The camera furiously shuttered as she seamlessly moved from pose to pose, needing little direction, but taking it when suggested. She stared down the lens with a focused intensity, exuding confidence and revealing the essence of a true artist in her element. The final photo snaps, she took a swig of Gatorade and shifted her focus to the interview portion of the afternoon.
She’s not new to this. She’s a pro.
BTT: So, your album (Made from the Dirt) has been out for over a year, and it’s still gaining traction, and you’ve been with MCA since 2017. So at least from the outside it seems like a fruitful relationship, but the label structure is much less prevalent these days. Do you get any pressure to put out new material?
KA: No, they’re really great at letting me take my artistic liberties. Obviously, there’s a rhythm to it. And the kiddies get mad if you don’t give’em new stuff every couple months. You must feed the algorithm! But they’re really good at letting me do my thing; it’s always quality over quantity, but you also have to realize there’s a math equation at the same time.
BTT: Is it more of a social media thing to keep fans interested and invested?

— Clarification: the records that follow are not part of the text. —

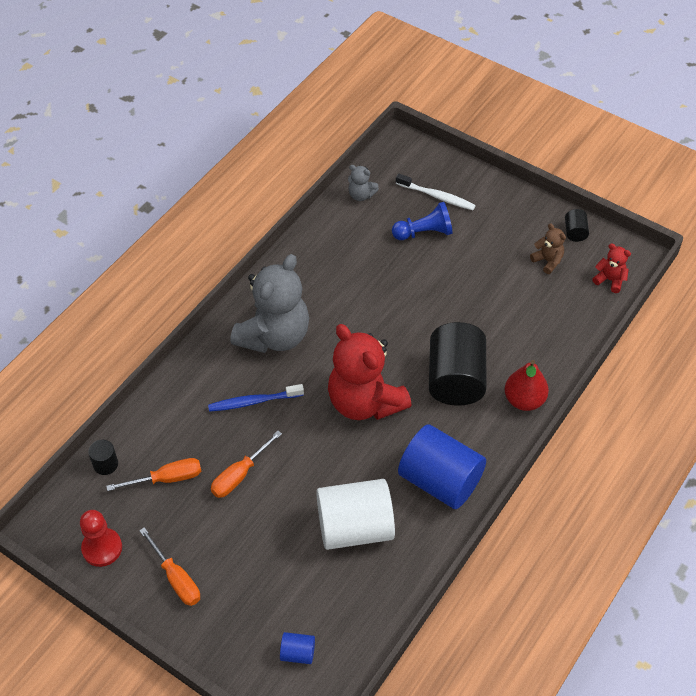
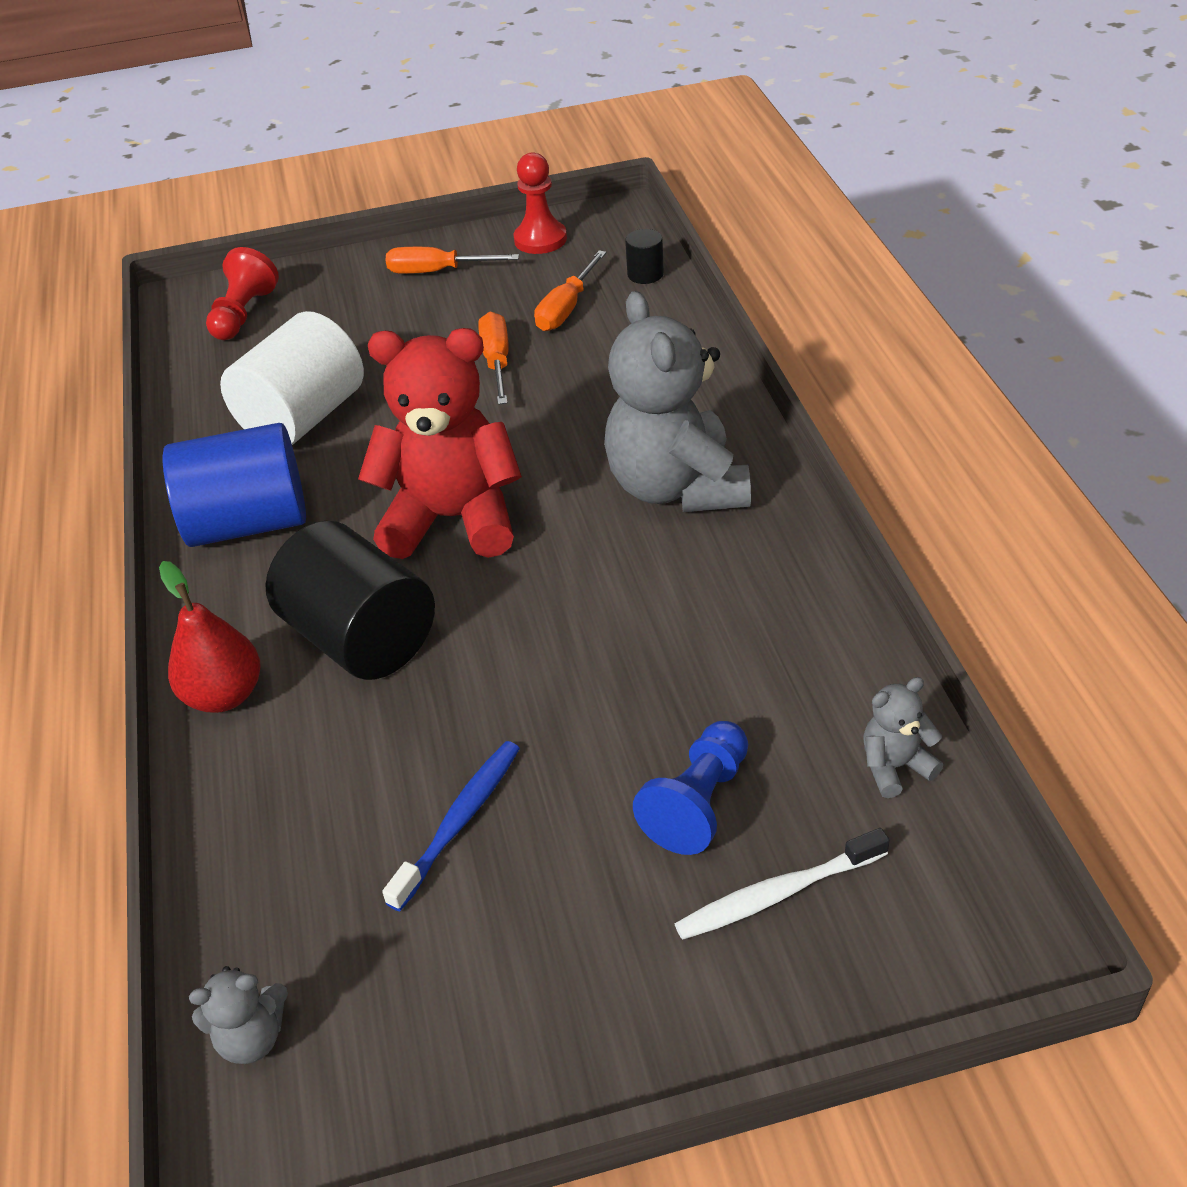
camera: 135 degrees right, 10 degrees down
blue toothbrush [208,384,304,412] -> blue toothbrush moved to [382,741,520,911]
blue cylinder [280,632,315,664] -> red pawn [206,247,279,340]
brown teddy bear [530,223,566,274] -> none
black cylinder [565,209,589,242] -> none
red teddy bear [592,244,631,293] -> grey teddy bear [189,966,288,1064]

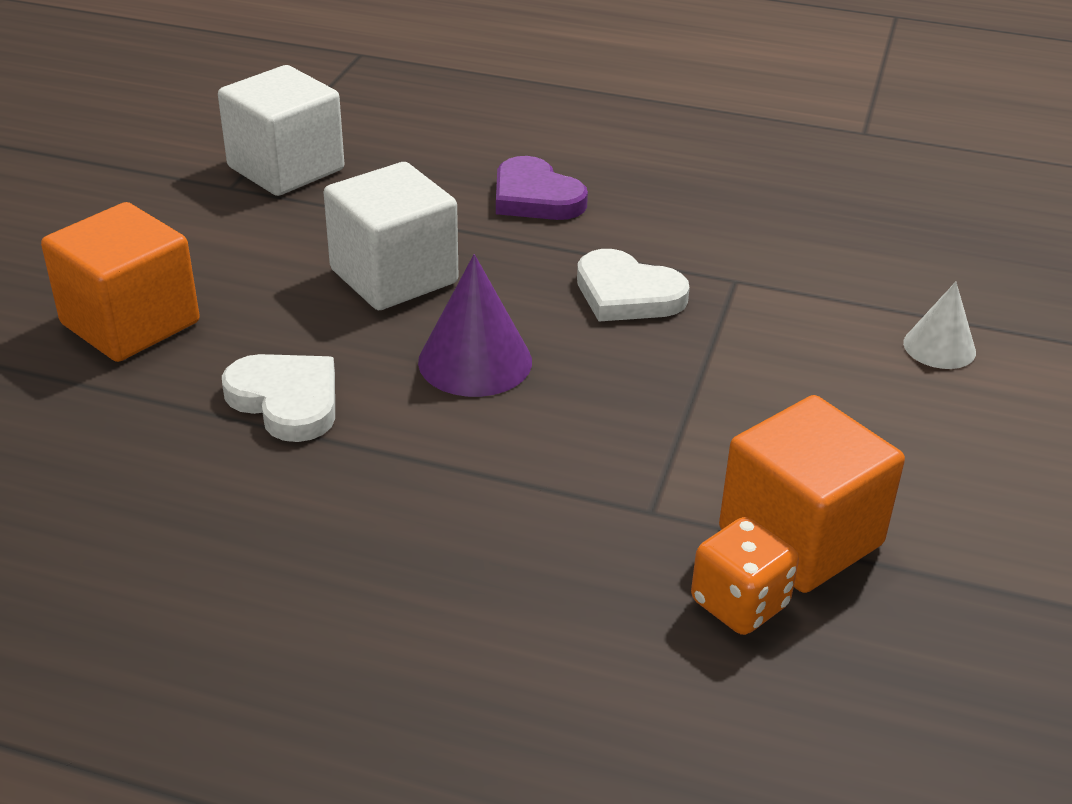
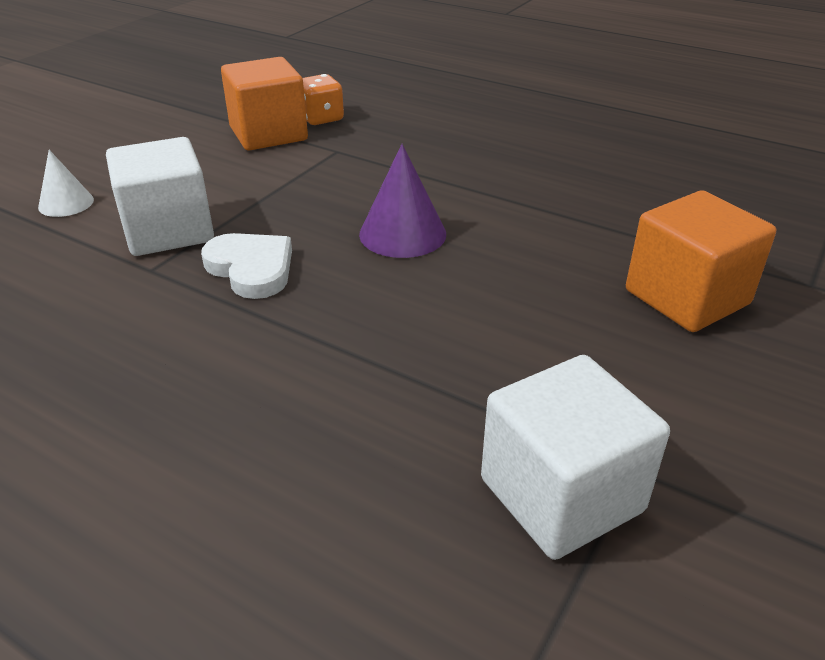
camera: 165 degrees left, 0 degrees up
white heart [222,354,335,442] -> none
white cube [323,162,458,310] -> white cube moved to [106,137,214,256]
purple heart [496,156,588,220] -> none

KA: Yes, for sure. The past couple years the pressure to be a content creator before anything else is the heaviest burden. There are shitty days when I cannot believe I had to spend three hours editing a fucking TikTok that someone’s gonna watch for 10 seconds instead of writing a song that could move the needle for me, but at the same time I heard Billie Eilish’s brother talking about how we could bitch about doing a TikTok all day long; we can go round and round about how that is not important and we just want to write music. Okay, back in the day, would you rather spend thousands of dollars on a billboard that somebody drives by and maybe remembers your name and doesn’t have a cell phone to look you up as soon as you see it, would you rather do that?
BTT: But that’s gotta be frustrating. At the core, it’s all about the music. How does that affect your writing and creative process?
KA: I try to concentrate on the fact that successful people pivot—like, it’s fine whatever adversity comes my way I’ll make it my bitch, I’ll jump over it, fist-fight it, go around it, but we’re gonna make it happen because I’m fucking good and I deserve to have it. But like I said, some days are harder than other days—you might play a show where the crowd is completely full, and my tank is full, I can make some TikTok videos, but other times you could be at home for down period and be like ‘how the fuck am I going to come up with content when I’ve been sitting at my house for 10 days? It’s a beast, but I don’t try to kill the beast, I just try to leash it.
BTT: It seems like country music is at a crossroads with new subgenres emerging constantly.
KA: Ehh, maybe like three, four or five roads splitting off all different ways; it’s a roundabout intersection, fucking four leaf clover.
BTT: Ha! Exactly. So where do you see it going? Are artists just playing whatever their preferred genre is under the guise of country music? Or is it really growing organically and can possibly provide something for everyone?
KA: We’ve definitely added a lot more subgenres, but I don’t think that’s a bad thing. I think right now we’re going through some growing pains as far as people agreeing or disagreeing, or Grammys adding a more traditional country category, or this festival being this, this and that; it’s not this small labeled box anymore. But I mean, think of all the other genres that have subgenres, and they maybe went through this growing pain when they started branching off, and they got the fuck over it. We’re welcoming new people to the genre, and there couldn’t be anything better for us—more revenue, more fans, more everything. Like you said, there’s something for everyone and I think it’s great that it’s not just one blank label of country or non-country—most people’s playlist is diverse, so let it be whatever it is, and just because there’s some subgenres of country that you don’t like, that doesn’t mean it’s not country, it just means they’re not yours.
At this point her manager came over with a calm urgency. “I’m so sorry to cut this short, gentlemen. Kass, we gotta move.” From photo shoot, to interview, to the stage in the span of about 45 minutes, she graciously thanked us and set off toward the stage—sufficiently hydrated—minutes away from wowing yet another crowd. Catch this elegant badass when she storms through your town continuing her onslaught of taking over the country music scene.